=== Section Start ===

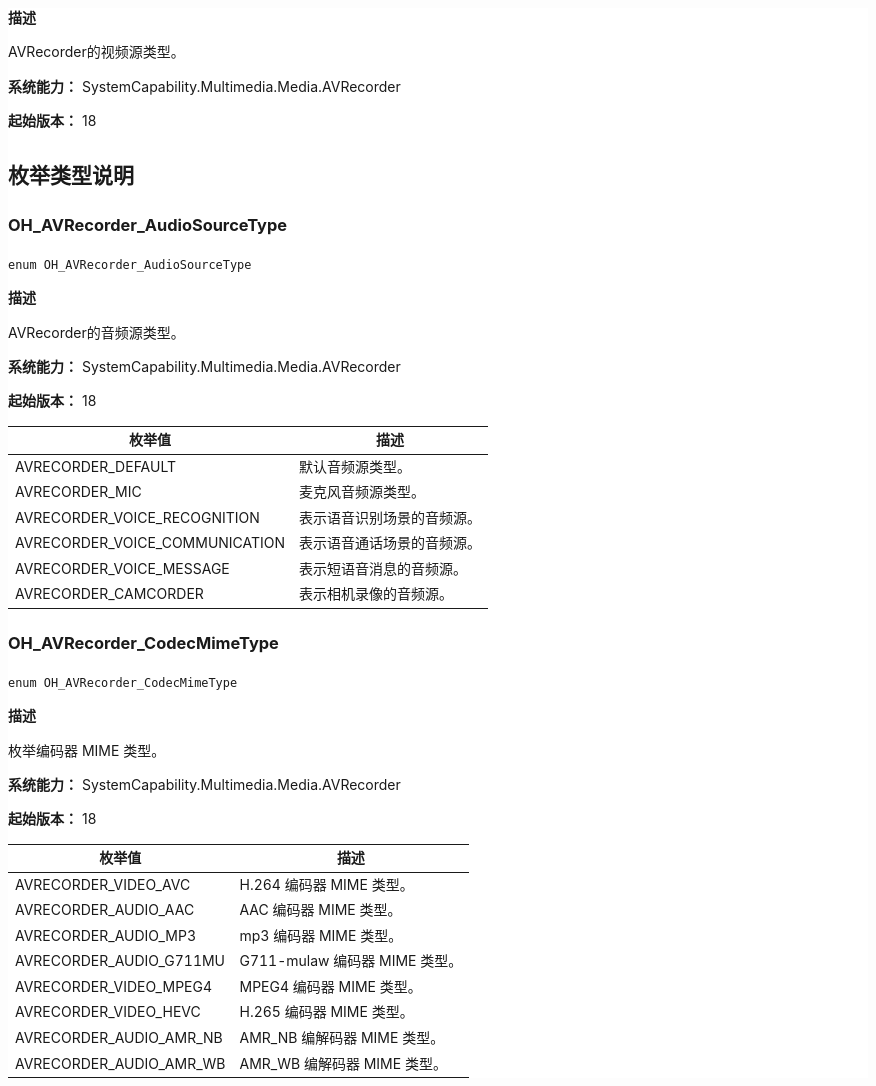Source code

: **描述**

AVRecorder的视频源类型。

**系统能力：** SystemCapability.Multimedia.Media.AVRecorder

**起始版本：** 18


## 枚举类型说明


### OH_AVRecorder_AudioSourceType

```
enum OH_AVRecorder_AudioSourceType
```

**描述**

AVRecorder的音频源类型。

**系统能力：** SystemCapability.Multimedia.Media.AVRecorder

**起始版本：** 18

| 枚举值 | 描述 | 
| -------- | -------- |
| AVRECORDER_DEFAULT | 默认音频源类型。 | 
| AVRECORDER_MIC | 麦克风音频源类型。 | 
| AVRECORDER_VOICE_RECOGNITION | 表示语音识别场景的音频源。 | 
| AVRECORDER_VOICE_COMMUNICATION | 表示语音通话场景的音频源。 | 
| AVRECORDER_VOICE_MESSAGE | 表示短语音消息的音频源。 | 
| AVRECORDER_CAMCORDER | 表示相机录像的音频源。 | 


### OH_AVRecorder_CodecMimeType

```
enum OH_AVRecorder_CodecMimeType
```

**描述**

枚举编码器 MIME 类型。

**系统能力：** SystemCapability.Multimedia.Media.AVRecorder

**起始版本：** 18

| 枚举值 | 描述 | 
| -------- | -------- |
| AVRECORDER_VIDEO_AVC | H.264 编码器 MIME 类型。 | 
| AVRECORDER_AUDIO_AAC | AAC 编码器 MIME 类型。 | 
| AVRECORDER_AUDIO_MP3 | mp3 编码器 MIME 类型。 | 
| AVRECORDER_AUDIO_G711MU | G711-mulaw 编码器 MIME 类型。 | 
| AVRECORDER_VIDEO_MPEG4 | MPEG4 编码器 MIME 类型。 | 
| AVRECORDER_VIDEO_HEVC | H.265 编码器 MIME 类型。 | 
| AVRECORDER_AUDIO_AMR_NB | AMR_NB 编解码器 MIME 类型。 | 
| AVRECORDER_AUDIO_AMR_WB | AMR_WB 编解码器 MIME 类型。 | 
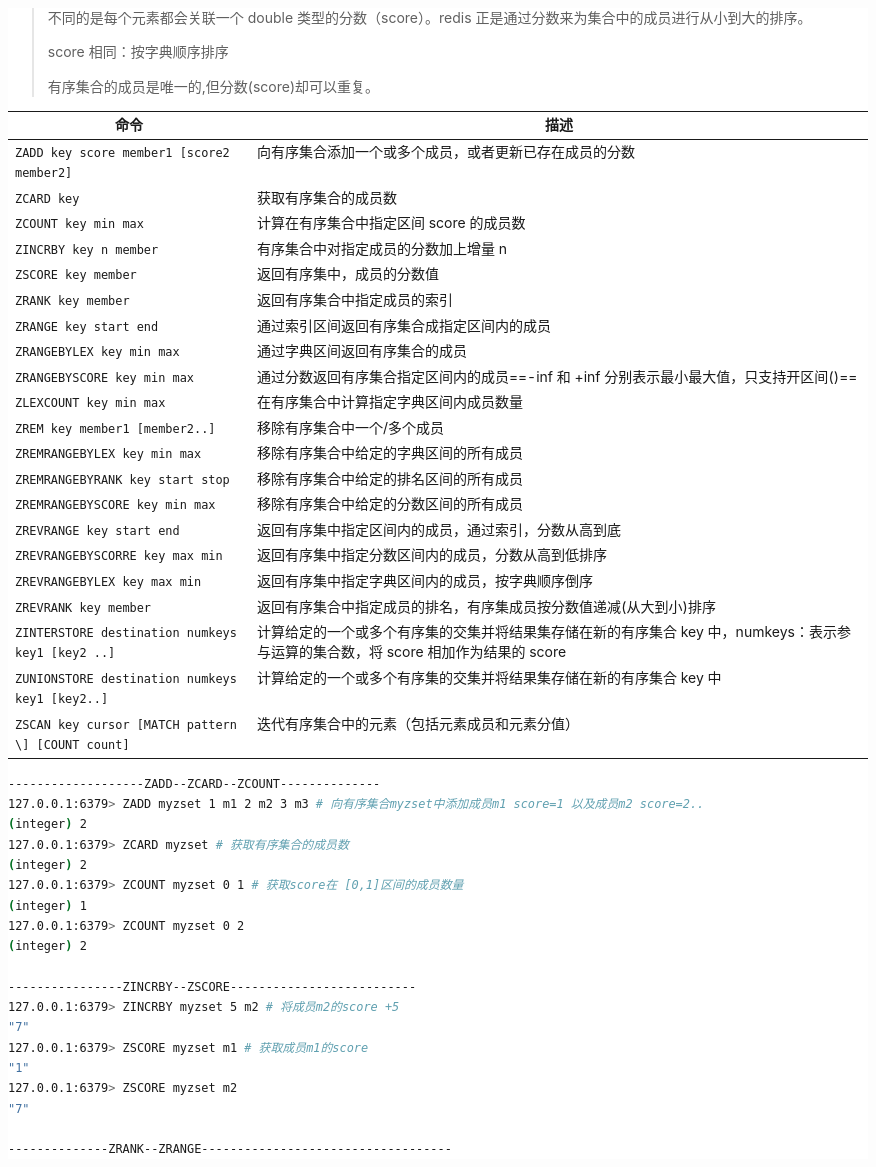 > 不同的是每个元素都会关联一个 double 类型的分数（score）。redis 正是通过分数来为集合中的成员进行从小到大的排序。
>
> score 相同：按字典顺序排序
>
> 有序集合的成员是唯一的,但分数(score)却可以重复。

| 命令                                              | 描述                                                                                                                              |
| ------------------------------------------------- | --------------------------------------------------------------------------------------------------------------------------------- |
| `ZADD key score member1 [score2 member2]`         | 向有序集合添加一个或多个成员，或者更新已存在成员的分数                                                                            |
| `ZCARD key`                                       | 获取有序集合的成员数                                                                                                              |
| `ZCOUNT key min max`                              | 计算在有序集合中指定区间 score 的成员数                                                                                           |
| `ZINCRBY key n member`                            | 有序集合中对指定成员的分数加上增量 n                                                                                              |
| `ZSCORE key member`                               | 返回有序集中，成员的分数值                                                                                                        |
| `ZRANK key member`                                | 返回有序集合中指定成员的索引                                                                                                      |
| `ZRANGE key start end`                            | 通过索引区间返回有序集合成指定区间内的成员                                                                                        |
| `ZRANGEBYLEX key min max`                         | 通过字典区间返回有序集合的成员                                                                                                    |
| `ZRANGEBYSCORE key min max`                       | 通过分数返回有序集合指定区间内的成员==-inf 和 +inf 分别表示最小最大值，只支持开区间()==                                           |
| `ZLEXCOUNT key min max`                           | 在有序集合中计算指定字典区间内成员数量                                                                                            |
| `ZREM key member1 [member2..]`                    | 移除有序集合中一个/多个成员                                                                                                       |
| `ZREMRANGEBYLEX key min max`                      | 移除有序集合中给定的字典区间的所有成员                                                                                            |
| `ZREMRANGEBYRANK key start stop`                  | 移除有序集合中给定的排名区间的所有成员                                                                                            |
| `ZREMRANGEBYSCORE key min max`                    | 移除有序集合中给定的分数区间的所有成员                                                                                            |
| `ZREVRANGE key start end`                         | 返回有序集中指定区间内的成员，通过索引，分数从高到底                                                                              |
| `ZREVRANGEBYSCORRE key max min`                   | 返回有序集中指定分数区间内的成员，分数从高到低排序                                                                                |
| `ZREVRANGEBYLEX key max min`                      | 返回有序集中指定字典区间内的成员，按字典顺序倒序                                                                                  |
| `ZREVRANK key member`                             | 返回有序集合中指定成员的排名，有序集成员按分数值递减(从大到小)排序                                                                |
| `ZINTERSTORE destination numkeys key1 [key2 ..]`  | 计算给定的一个或多个有序集的交集并将结果集存储在新的有序集合 key 中，numkeys：表示参与运算的集合数，将 score 相加作为结果的 score |
| `ZUNIONSTORE destination numkeys key1 [key2..]`   | 计算给定的一个或多个有序集的交集并将结果集存储在新的有序集合 key 中                                                               |
| `ZSCAN key cursor [MATCH pattern\] [COUNT count]` | 迭代有序集合中的元素（包括元素成员和元素分值）                                                                                    |

```bash
-------------------ZADD--ZCARD--ZCOUNT--------------
127.0.0.1:6379> ZADD myzset 1 m1 2 m2 3 m3 # 向有序集合myzset中添加成员m1 score=1 以及成员m2 score=2..
(integer) 2
127.0.0.1:6379> ZCARD myzset # 获取有序集合的成员数
(integer) 2
127.0.0.1:6379> ZCOUNT myzset 0 1 # 获取score在 [0,1]区间的成员数量
(integer) 1
127.0.0.1:6379> ZCOUNT myzset 0 2
(integer) 2

----------------ZINCRBY--ZSCORE--------------------------
127.0.0.1:6379> ZINCRBY myzset 5 m2 # 将成员m2的score +5
"7"
127.0.0.1:6379> ZSCORE myzset m1 # 获取成员m1的score
"1"
127.0.0.1:6379> ZSCORE myzset m2
"7"

--------------ZRANK--ZRANGE-----------------------------------
```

=== Section End ===

TASK BRIEF
List every line above that contains the word "ZADD".

YOUR SOLUTION
| `ZADD key score member1 [score2 member2]`         | 向有序集合添加一个或多个成员，或者更新已存在成员的分数                                                                            |
-------------------ZADD--ZCARD--ZCOUNT--------------
127.0.0.1:6379> ZADD myzset 1 m1 2 m2 3 m3 # 向有序集合myzset中添加成员m1 score=1 以及成员m2 score=2..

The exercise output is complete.